### Your assignment:
Set the listing down unchanged, minus every embedded image.

### Source material:
▬▬▬▬▬▬▬▬▬▬
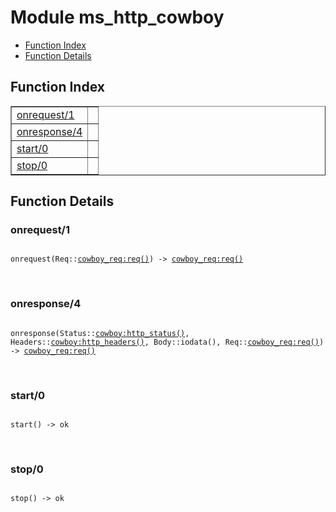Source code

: 

# Module ms_http_cowboy #
* [Function Index](#index)
* [Function Details](#functions)

<a name="index"></a>

## Function Index ##


<table width="100%" border="1" cellspacing="0" cellpadding="2" summary="function index"><tr><td valign="top"><a href="#onrequest-1">onrequest/1</a></td><td></td></tr><tr><td valign="top"><a href="#onresponse-4">onresponse/4</a></td><td></td></tr><tr><td valign="top"><a href="#start-0">start/0</a></td><td></td></tr><tr><td valign="top"><a href="#stop-0">stop/0</a></td><td></td></tr></table>


<a name="functions"></a>

## Function Details ##

<a name="onrequest-1"></a>

### onrequest/1 ###

<pre><code>
onrequest(Req::<a href="cowboy_req.md#type-req">cowboy_req:req()</a>) -&gt; <a href="cowboy_req.md#type-req">cowboy_req:req()</a>
</code></pre>
<br />

<a name="onresponse-4"></a>

### onresponse/4 ###

<pre><code>
onresponse(Status::<a href="cowboy.md#type-http_status">cowboy:http_status()</a>, Headers::<a href="cowboy.md#type-http_headers">cowboy:http_headers()</a>, Body::iodata(), Req::<a href="cowboy_req.md#type-req">cowboy_req:req()</a>) -&gt; <a href="cowboy_req.md#type-req">cowboy_req:req()</a>
</code></pre>
<br />

<a name="start-0"></a>

### start/0 ###

<pre><code>
start() -&gt; ok
</code></pre>
<br />

<a name="stop-0"></a>

### stop/0 ###

<pre><code>
stop() -&gt; ok
</code></pre>
<br />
▬▬▬▬▬▬▬▬▬▬
### Answer section:
Source code

: 

# Module ms_http_cowboy #
* [Function Index](#index)
* [Function Details](#functions)

<a name="index"></a>

## Function Index ##


<table width="100%" border="1" cellspacing="0" cellpadding="2" summary="function index"><tr><td valign="top"><a href="#onrequest-1">onrequest/1</a></td><td></td></tr><tr><td valign="top"><a href="#onresponse-4">onresponse/4</a></td><td></td></tr><tr><td valign="top"><a href="#start-0">start/0</a></td><td></td></tr><tr><td valign="top"><a href="#stop-0">stop/0</a></td><td></td></tr></table>


<a name="functions"></a>

## Function Details ##

<a name="onrequest-1"></a>

### onrequest/1 ###

<pre><code>
onrequest(Req::<a href="cowboy_req.md#type-req">cowboy_req:req()</a>) -&gt; <a href="cowboy_req.md#type-req">cowboy_req:req()</a>
</code></pre>
<br />

<a name="onresponse-4"></a>

### onresponse/4 ###

<pre><code>
onresponse(Status::<a href="cowboy.md#type-http_status">cowboy:http_status()</a>, Headers::<a href="cowboy.md#type-http_headers">cowboy:http_headers()</a>, Body::iodata(), Req::<a href="cowboy_req.md#type-req">cowboy_req:req()</a>) -&gt; <a href="cowboy_req.md#type-req">cowboy_req:req()</a>
</code></pre>
<br />

<a name="start-0"></a>

### start/0 ###

<pre><code>
start() -&gt; ok
</code></pre>
<br />

<a name="stop-0"></a>

### stop/0 ###

<pre><code>
stop() -&gt; ok
</code></pre>
<br />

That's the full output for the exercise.